Amazing isn't it? Same here in the U.S. Train fares have gone up by about a factor of five in the last twenty years, and then they complain that no one rides them, justifying the continued elimination of more and more routes.

Reminds me of Roger Rabbit.

Anonymous said...

Just wanted to make a little rememberance to all the dedicated Chinese workers that died in the building of the first rails in this country.

And to add, the train system in Southern Ontario is still woefully inadeqate. The QEW and 403 to Hamilton is still jammed every evening rush hour but you can't catch a GO train to Toronto or back except at peak times.

Scott Neigh said...

Hey Chris!

Yeah, thanks for the little remembrance.

And very true about southern Ontario. I don't know if it is still true, but way back when I was covering city hall in Hamilton, the excuse for that particular problem was inadequate track capacity -- a stretch of the track that the GO Train travels between Hamilton and Toronto is owned by CN, or something like that, and they couldn't/wouldn't spare any more of that capacity diverted from their freight trains.

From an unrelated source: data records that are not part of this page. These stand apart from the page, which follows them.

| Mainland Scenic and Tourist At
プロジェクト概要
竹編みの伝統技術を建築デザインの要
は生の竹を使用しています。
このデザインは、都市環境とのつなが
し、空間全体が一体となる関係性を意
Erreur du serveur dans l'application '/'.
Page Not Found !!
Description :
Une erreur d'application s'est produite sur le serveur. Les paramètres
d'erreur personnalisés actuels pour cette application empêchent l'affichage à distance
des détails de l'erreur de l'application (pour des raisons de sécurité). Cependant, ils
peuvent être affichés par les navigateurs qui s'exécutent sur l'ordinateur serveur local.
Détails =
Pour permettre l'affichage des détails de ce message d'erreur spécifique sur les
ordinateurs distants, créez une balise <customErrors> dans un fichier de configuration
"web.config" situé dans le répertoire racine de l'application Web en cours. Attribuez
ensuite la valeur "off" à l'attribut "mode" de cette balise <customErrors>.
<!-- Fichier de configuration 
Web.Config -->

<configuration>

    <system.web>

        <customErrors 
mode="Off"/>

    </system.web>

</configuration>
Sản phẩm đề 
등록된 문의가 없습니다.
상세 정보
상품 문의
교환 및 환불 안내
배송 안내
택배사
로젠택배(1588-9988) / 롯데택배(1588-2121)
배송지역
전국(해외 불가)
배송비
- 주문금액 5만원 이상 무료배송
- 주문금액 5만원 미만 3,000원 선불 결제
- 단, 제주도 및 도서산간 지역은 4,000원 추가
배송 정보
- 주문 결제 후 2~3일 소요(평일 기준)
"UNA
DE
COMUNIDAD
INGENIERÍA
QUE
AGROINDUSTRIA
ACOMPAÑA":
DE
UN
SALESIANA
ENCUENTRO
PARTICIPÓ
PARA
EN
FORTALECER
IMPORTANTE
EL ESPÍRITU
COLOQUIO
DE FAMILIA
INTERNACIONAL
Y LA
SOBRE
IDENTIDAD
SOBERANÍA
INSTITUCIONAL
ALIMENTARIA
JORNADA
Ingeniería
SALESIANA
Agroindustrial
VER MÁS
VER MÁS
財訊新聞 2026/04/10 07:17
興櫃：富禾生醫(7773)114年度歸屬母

Actually building more track would've cost many millions of dollars, and the province (with the city's support) was of a mind to sink its millions for transportation into roads.

Anonymous said...

Well, I'm from Ottawa and I always take the Greyhound bus to New York city as it "only" $175 return and that's 1/3 of the train fare which is itself more than airfare! Also, it's overnight (10:15pm - 7:30am). Wish the darn seats would recline though!!!!

Loved trains as a kid, but the costs have risen out of sight.